Seagal também garantiu que seus antepassados eram originários do país e, por isso, se considera russo. “Orgulho-me que, precisamente na Rússia, compreendeu-se que é necessário desenvolver esse projeto. O país tem grandes cientistas e investigadores, que, por meio de novas tecnologias, podem fazer a humanidade dar um salto sem precedentes em direção a uma era de nova e melhor qualidade da vida”, completou.


Até o momento, consta que Pútin ainda não deu um retorno oficial ao pedido do famoso ator. Mas podemos adivinhar qual foi a resposta informal. Quem sabe não foi algo como “meu caro, Barack Obama e Nicolas Sarkozy já reservaram vários corpos para si e para os seus familiares. Você será o número 1125 da fila”?
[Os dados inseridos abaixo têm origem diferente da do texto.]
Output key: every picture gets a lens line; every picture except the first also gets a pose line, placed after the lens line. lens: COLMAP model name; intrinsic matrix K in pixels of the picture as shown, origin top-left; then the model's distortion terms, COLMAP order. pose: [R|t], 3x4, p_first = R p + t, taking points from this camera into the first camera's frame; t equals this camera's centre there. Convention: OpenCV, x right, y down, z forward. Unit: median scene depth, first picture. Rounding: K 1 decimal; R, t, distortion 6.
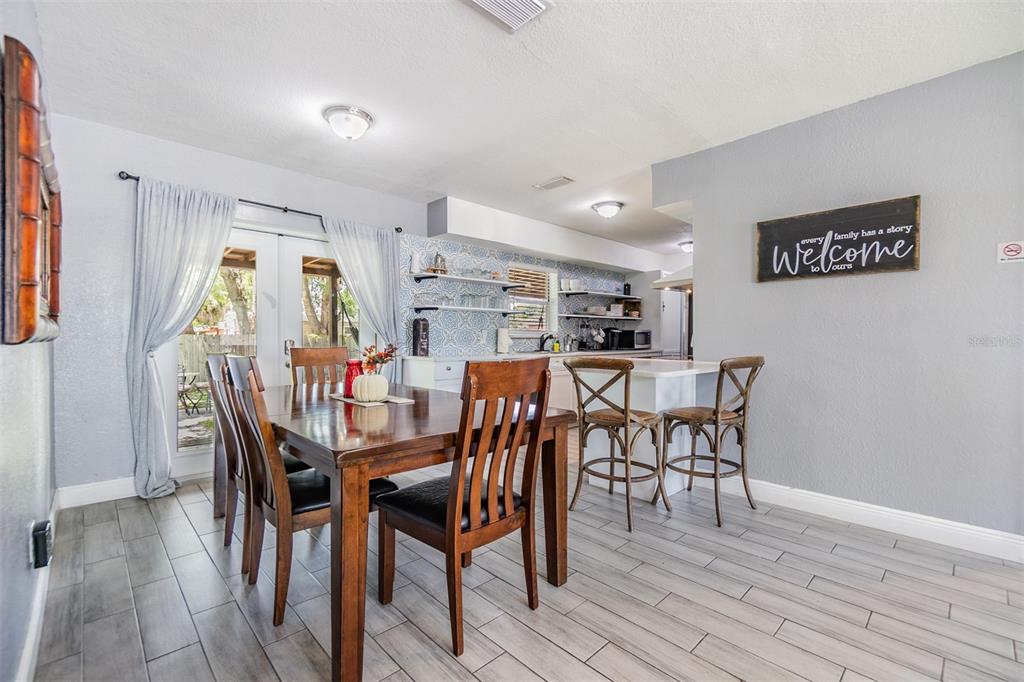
lens RADIAL K [[444.9, 0, 509.5], [0, 444.9, 345.9], [0, 0, 1]] dist [-0.001026, -0.000285]
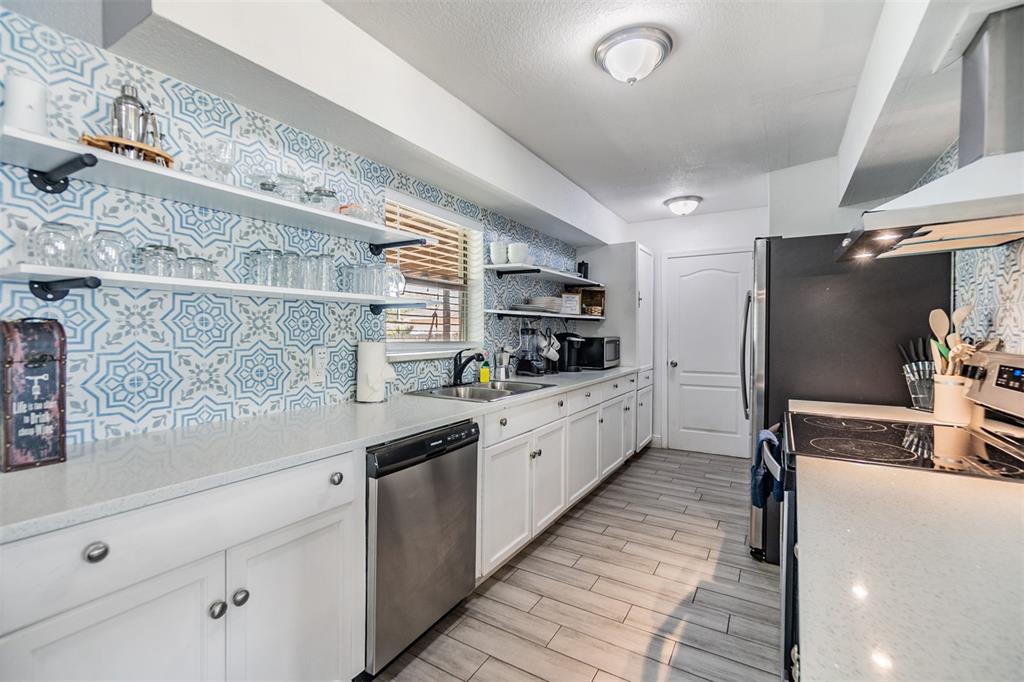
lens RADIAL K [[445.9, 0, 509.9], [0, 445.9, 334.7], [0, 0, 1]] dist [-0.000166, 0.000025]
pose [[0.965220, -0.001492, 0.261436, 0.002437], [0.004873, 0.999913, -0.012286, -0.049208], [-0.261395, 0.013132, 0.965143, 0.685716]]
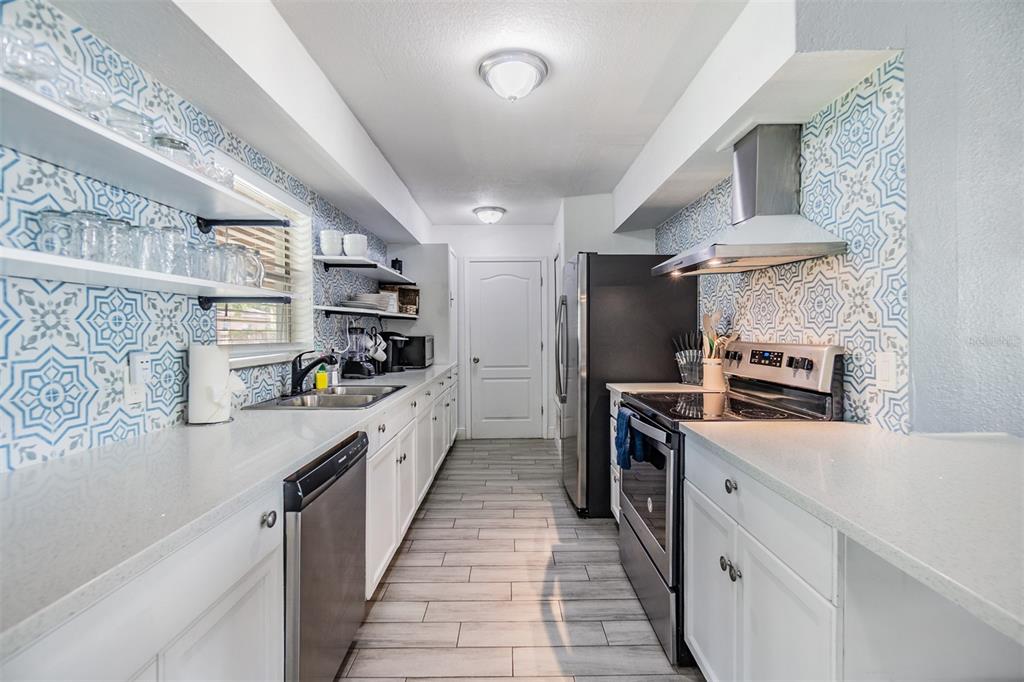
lens RADIAL K [[447.8, 0, 510.7], [0, 447.8, 333.1], [0, 0, 1]] dist [0.000760, 0.000214]
pose [[0.689005, -0.009249, 0.724698, -0.119903], [0.020115, 0.999777, -0.006365, -0.050764], [-0.724478, 0.018963, 0.689037, 0.753038]]
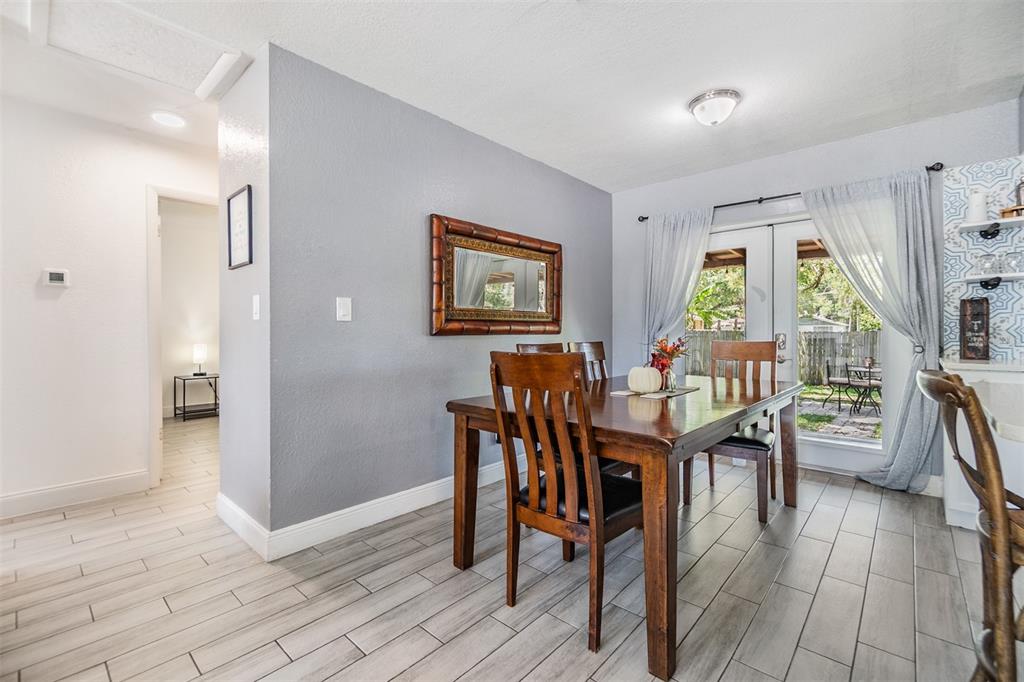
lens RADIAL K [[447.8, 0, 510.7], [0, 447.8, 333.1], [0, 0, 1]] dist [0.000760, 0.000214]
pose [[0.078728, -0.000465, -0.996896, 0.370372], [-0.013654, 0.999906, -0.001545, -0.004140], [0.996803, 0.013733, 0.078714, 0.319223]]
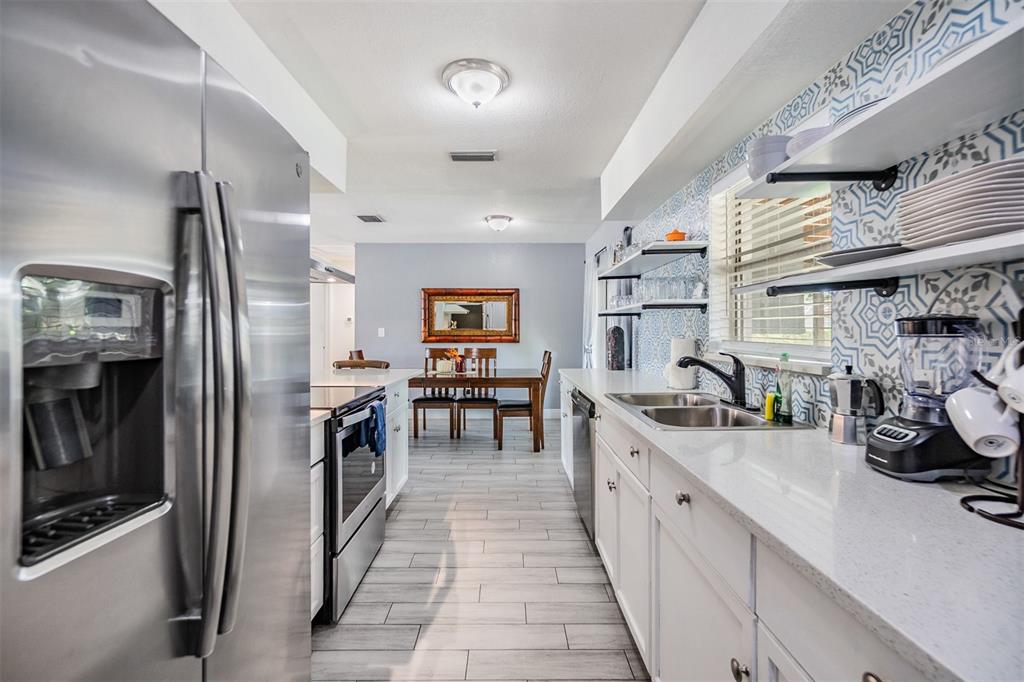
lens RADIAL K [[447.8, 0, 510.7], [0, 447.8, 333.1], [0, 0, 1]] dist [0.000760, 0.000214]
pose [[-0.684892, 0.005777, -0.728621, 0.572561], [-0.010110, 0.999797, 0.017431, -0.060066], [0.728574, 0.019305, -0.684695, 1.457197]]
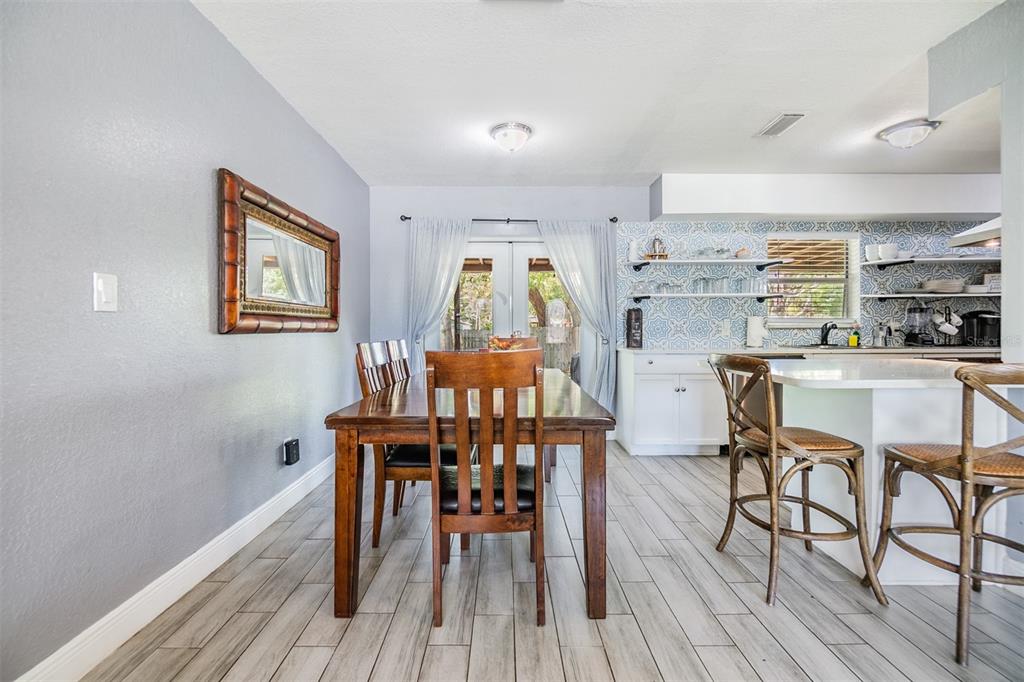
lens RADIAL K [[445.9, 0, 509.9], [0, 445.9, 334.7], [0, 0, 1]] dist [-0.000166, 0.000025]
pose [[0.731444, 0.004574, -0.681886, 0.261286], [-0.008093, 0.999965, -0.001973, -0.001156], [0.681854, 0.006962, 0.731455, 0.117637]]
Pessoalmente, não tenho nada contra a vida eterna almejada por Steven Seagal. Mas, se essas tecnologias estiverem ao alcance dele, porque não seriam também usadas por pessoas de reputação pior? Bin Laden, por exemplo, se ainda estivesse vivo. Por outro lado, se a humanidade for transmitida para os corpos artificiais, os problemas causados pelo terrorismo e pelas guerras deixarão de existir – vamos viver eternamente! Em todo caso, temos que esperar uns 30 anos para verificar essas perspectivas serão reais.